Three industrial properties in Greater Cincinnati just traded hands as part of a coast-to-coast logistics sell-off, hauling in more than $52 million for local owners. The deals were folded into a 36-property package totaling roughly 7.3 million square feet that was marketed by EQT Real Estate. Even as national leasing cools, the sales are a fresh reminder that big institutional money is still very much shopping Cincinnati's industrial market.
National Deal, Coast-To-Coast Footprint
In a press release, EQT said it completed the sale of the 36-property, roughly 7.3 million square foot portfolio to an Ares Real Estate fund, with Marq Logistics set to manage the assets. PR Newswire noted that this was the second tranche of EQT's Core Plus industrial exits and that the portfolio spans major U.S. distribution hubs from Chicago to Southern California, with exposure in Columbus and Cincinnati.
What Sold In Cincinnati
According to reporting by the Cincinnati Business Courier, three Greater Cincinnati industrial properties were included in the portfolio and sold for a combined total of more than $52 million. The Business Courier placed the Cincinnati trades among several regional clusters that made up the broader EQT disposition.

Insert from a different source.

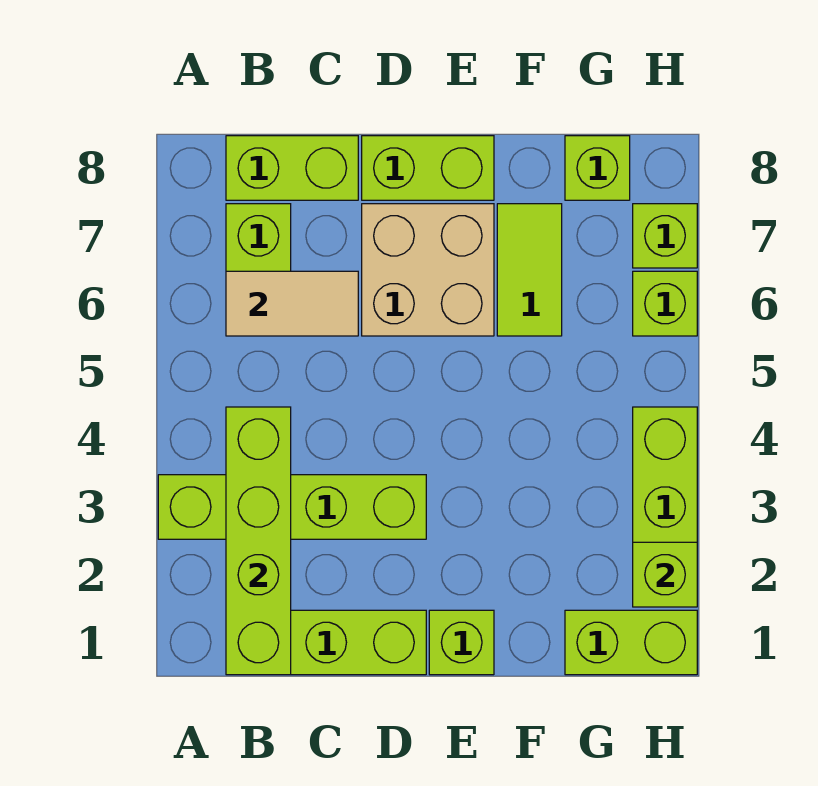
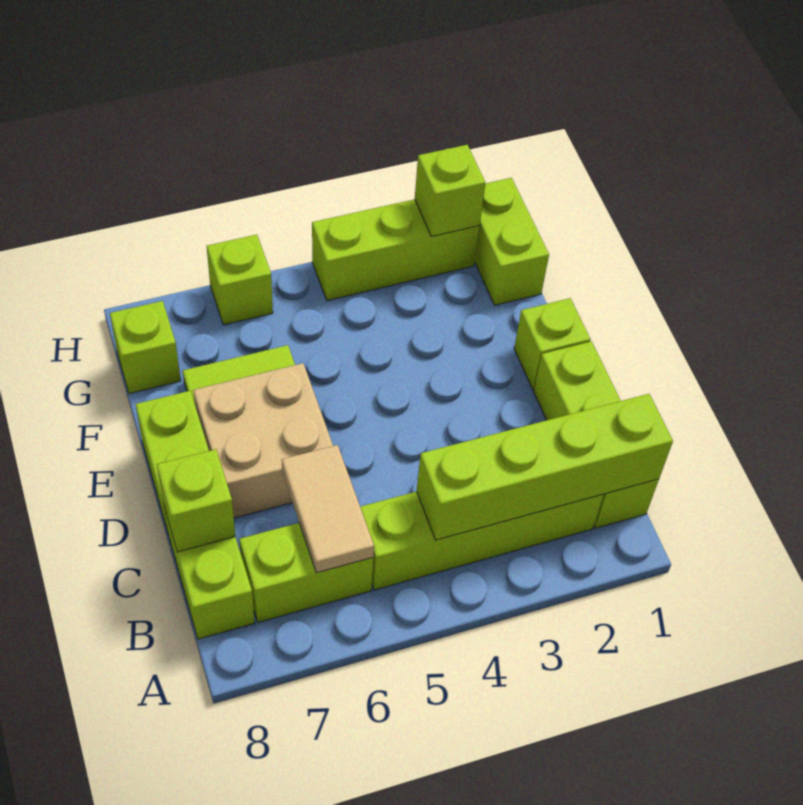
lime 1x4 brick [158,475,426,539] -> lime 1x4 brick turned to [360,492,604,590]
lime 1x1 brick [633,204,697,268] -> lime 1x1 brick moved to [157,449,235,552]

Why Buyers Are Still Paying Up
National coverage stated that the portfolio was largely stabilized at about 95.6% leased and featured blue chip tenants such as Nike, FedEx and Walmart, which goes a long way toward explaining investor appetite. The Real Deal reported that Ares planned to finance the acquisition with roughly a $500 million floating rate loan and contribute about $168 million of equity, a structure that highlights just how much capital is being committed even as rent growth cools.
Local Ripple Effects
For Cincinnati landlords and brokers, the deal underscores a two tier market in which institutional capital gravitates toward modern, well located logistics space while older industrial stock faces stiffer headwinds. Local brokers say trades like this can lift sale comparables and stir interest in repositioning secondary properties, although whether that momentum sticks will hinge on tenant demand and where rents head next.